Trotzdem wird man in den nächsten Wochen und Monaten bangen müssen, ob nicht die gesamthafte Veröffentlichung von Dokumenten manche Sympathisanten und Helfer der Amerikaner – gleichgültig, ob sie gegen Geld oder aus Sympathie für die freie Welt gehandelt haben – ins Gefängnis oder an den Galgen bringen wird.

Soweit man das Konvolut bisher überblickt, sind ansonsten zwei inhaltliche Informationen sehr ernst zu nehmen:

A. Das gilt vor allem für die Kriegsgefahr rund um den heftig an Atombomben bastelnden Iran. Dieser ist den Berichten zufolge von Nordkorea mit Raketen beliefert worden, die auch bis Wien reichen könnten. Gleichzeitig erfährt man, dass eine ganze Reihe arabischer Staatschefs ebenfalls einen Krieg mit Iran für unvermeidlich halten und sogar wünschen. (Dasselbe gilt natürlich für das primär bedrohte Israel; die aktuellen Anschläge auf iranische Atomwissenschaftler sprechen dazu schon Bände.) Da kommt in den nächsten Jahren Dramatisches auf uns zu.

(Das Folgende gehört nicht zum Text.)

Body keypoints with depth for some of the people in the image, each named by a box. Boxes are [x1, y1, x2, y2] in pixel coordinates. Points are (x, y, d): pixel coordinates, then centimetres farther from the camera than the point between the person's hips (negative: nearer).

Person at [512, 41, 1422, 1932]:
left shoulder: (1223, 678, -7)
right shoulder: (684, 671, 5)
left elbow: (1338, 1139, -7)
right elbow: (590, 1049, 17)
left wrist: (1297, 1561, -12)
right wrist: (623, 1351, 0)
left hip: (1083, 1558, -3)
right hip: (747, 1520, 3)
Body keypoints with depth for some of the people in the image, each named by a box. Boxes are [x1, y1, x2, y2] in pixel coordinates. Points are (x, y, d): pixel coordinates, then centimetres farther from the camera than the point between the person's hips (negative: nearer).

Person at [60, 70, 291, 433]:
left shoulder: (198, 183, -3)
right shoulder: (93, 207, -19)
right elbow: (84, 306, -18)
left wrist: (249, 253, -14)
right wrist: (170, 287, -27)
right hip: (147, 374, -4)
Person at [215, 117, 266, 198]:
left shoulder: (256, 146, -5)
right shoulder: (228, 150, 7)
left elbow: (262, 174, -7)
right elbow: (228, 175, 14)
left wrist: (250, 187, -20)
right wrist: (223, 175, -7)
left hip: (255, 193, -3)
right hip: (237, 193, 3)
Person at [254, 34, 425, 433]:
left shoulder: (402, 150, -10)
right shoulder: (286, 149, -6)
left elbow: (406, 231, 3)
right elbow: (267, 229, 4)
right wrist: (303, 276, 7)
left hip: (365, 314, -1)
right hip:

B. Überraschend ist, wie kritisch auch die USA die gegenwärtigen Machthaber der Türkei sehen. Bisher musste man ja glauben, dass die USA die Türkei nach wie vor hochschätzen. Wenn aber in jenem Land neoosmanische Tendenzen – also große Lust an einer Erweiterung der Macht- und Einflusssphäre mit welchen Mitteln immer – geortet werden, könnten nun auch die Europäer den Mut haben, die türkische Beitrittsgespräche endgültig zu beenden.

Und jetzt schon kann man praktisch für alle Weltkonflikte sagen: Die Menge an Vertrauen in den zwischenstaatlichen Beziehungen ist rundum deutlich geringer geworden. Obwohl Vertrauen der wichtigste Dünger ist, durch den die Hoffnungen auf eine friedliche Welt blühen können. Das sollte man bei aller voyeuristischen Lust am Blick hinter die Kulissen der Weltpolitik – wer hätte die nicht! – im Bewusstsein behalten.

PS: Sind die Herrn Faymann und Pröll den amerikanischen Diplomaten wirklich nicht einmal eine Fußnote wert gewesen?